For my time and attention, Anubhav Sinha is the finest contemporary filmmaker of Hindi cinema. He makes the films that he wants to. Whether the audience participates in his compelling creative process (Mulk, Article 15) or not (Anek) Anubhav is fine with it.
Bheed comes too close to the actual trauma of the lockdown for comfort. Assuredly this masterpiece on a real palpable immediate chunk of history makes us uncomfortable, as cinema was always supposed to.
But then we decided we wanted our cinema to be a song-and-dance nautanki. Anubhav Sinha, God bless his fearless soul, decided with Mulk to move way from the bheed, no pun intended. Look where he has reached now!
Bheed is our own Schindler’s List. And I don’t mean just the black-and-white photography which could have been somewhat gimmicky in lesser hands.
Sinha and his incredibly articulate camera person (Soumik Mukherjee) use the b&w palate to tremendous efficacy to let us know how desperately bleak the scenario was at that time when all gates were shut on thousands of migrants as they tried to reach home.
Na ghar ka na ghat ka….Anubhav Sinha doesn’t drill into the despair of these foot soldiers as they trudged home for days without water and food (and yes, sanitary napkins) for tears. There is no room for sentimentality in this saga of survival by instinct.
Come to think of it, this is the best survival story ever. It has the inherent drama,the emotions, fireworks and mutinous undertones. Why then doesn’t it feel like drama?
Sinha keeps it restrained. The writing by Anubhav Sinha, Saumya Tiwari and Sonali Jain is neither sensationalized nor politicized. The events unfold as though foretold, but nonetheless there is a sense of shock at the misery we see of the migrants.
Sinha shoots the mobs with vigorous energy and yet there is an inherent sense of dread and despair in the individual faces whenever the camera zooms in on an occasional random face.
As I think back about the film, I see the narration as a collage of vibrant images of pain and tragedy. But I also see True Cinema in the profound authenticity that Sinha injects into every scene.
I could write a separate essay on the actors, big or small, minor or major they are all brilliant. Special mention must be made of Rajkummar Rao who plays the caste-conflicted guilt-ridden cop Surya Kumar Singh trying to figure out what to do with the hordes stuck at the border. There is a moment where he is pushed to the ground, his face frozen in what looks like wooden stake…it reifies hundreds of years of persecution of the lower castes. This is Rao’s best in years.

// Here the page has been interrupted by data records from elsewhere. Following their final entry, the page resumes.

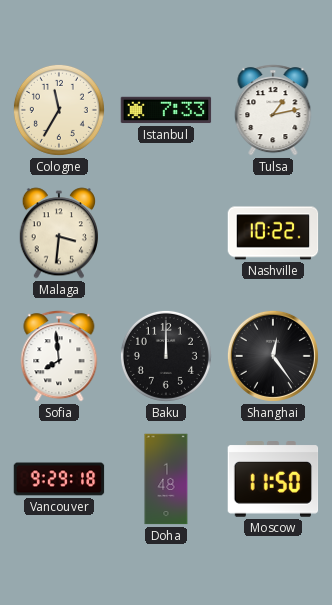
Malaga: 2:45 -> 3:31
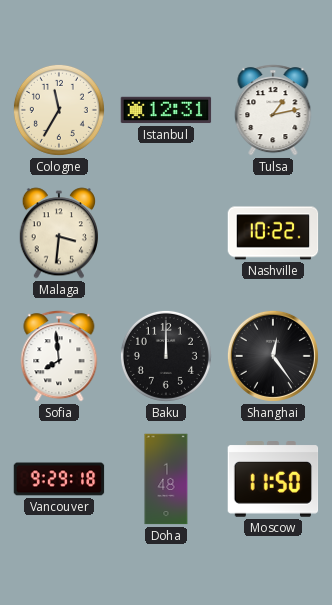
Istanbul: 7:33 -> 12:31
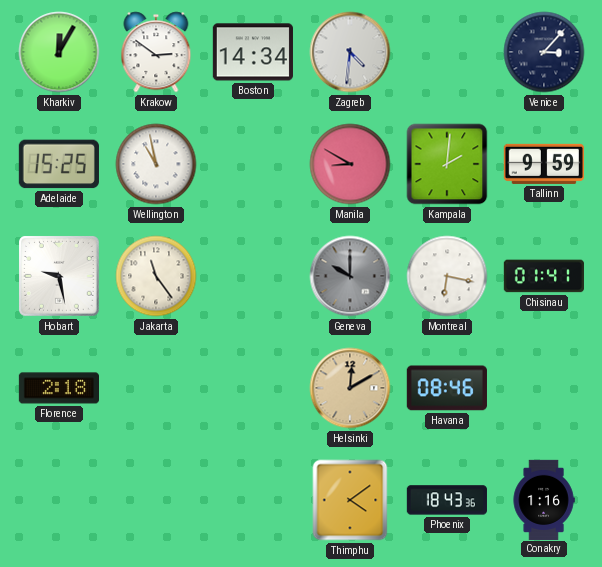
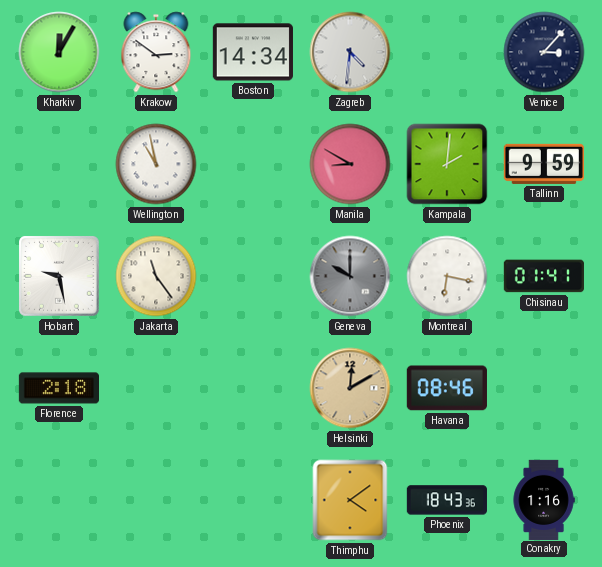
Adelaide: 15:25 -> none
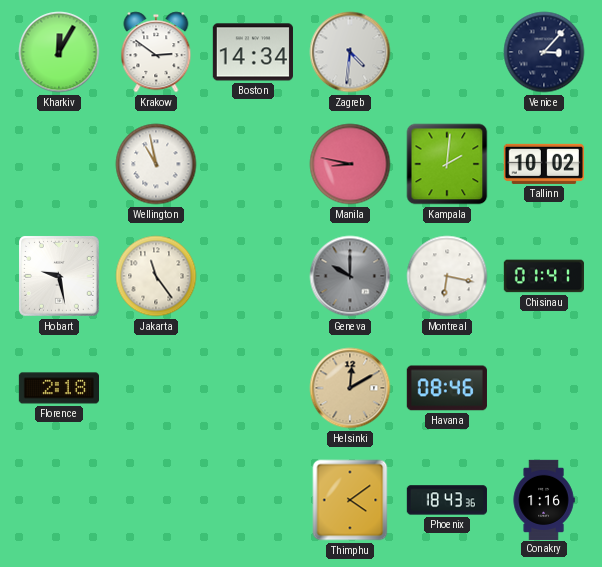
Manila: 8:50 -> 8:47
Tallinn: 9:59 -> 10:02
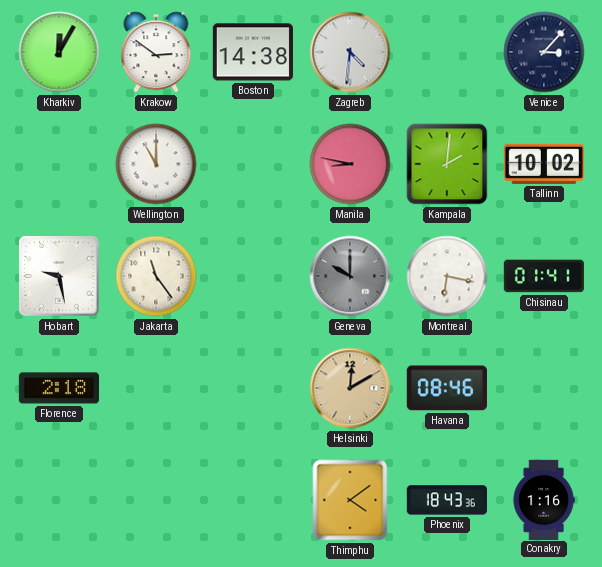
Boston: 14:34 -> 14:38
Wellington: 10:58 -> 11:00
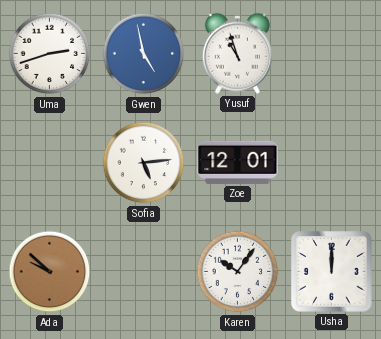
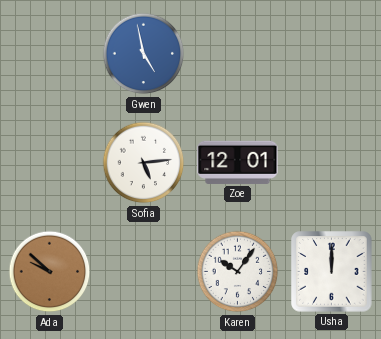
Uma: 2:42 -> none
Yusuf: 10:57 -> none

Bhumi Pednekar as Surya’s girlfriend Renu is feisty and yes, thirsty, as only she can be. Special mention must be made of Pankaj Kapoor as Balram Trivedi a watchman on a rampage. Ashutosh Rana as a police inspector whose bitterness when his parents cannot get beds in a hospital, spills over in his workplace. Aditya Srivastava as Ram Singh, a cop who wants to milk the crisis for money (and why not!) and Dia Mirza as Geetanjali a privileged woman trying to reach her daughter in boarding school before her husband, leave a mark.
My favourite sequence involves Geetanjali and her driver Kanhaiya (an absolutely self-effacingly brilliant Sushil Pandey) when they encounter a girl trying to cycle her sick father to safety. While Dia shrieks her empowered position, Kanhaiya reminds her that she needs him more than he needs her.
This is what makes Sinha so special. No filmmaker in India understands and projects the power dynamics of class and caste in India as effectively as Anubhav Sinha. For this alone, we are indebted to this master storyteller who tells it like it is. Take it or leave it.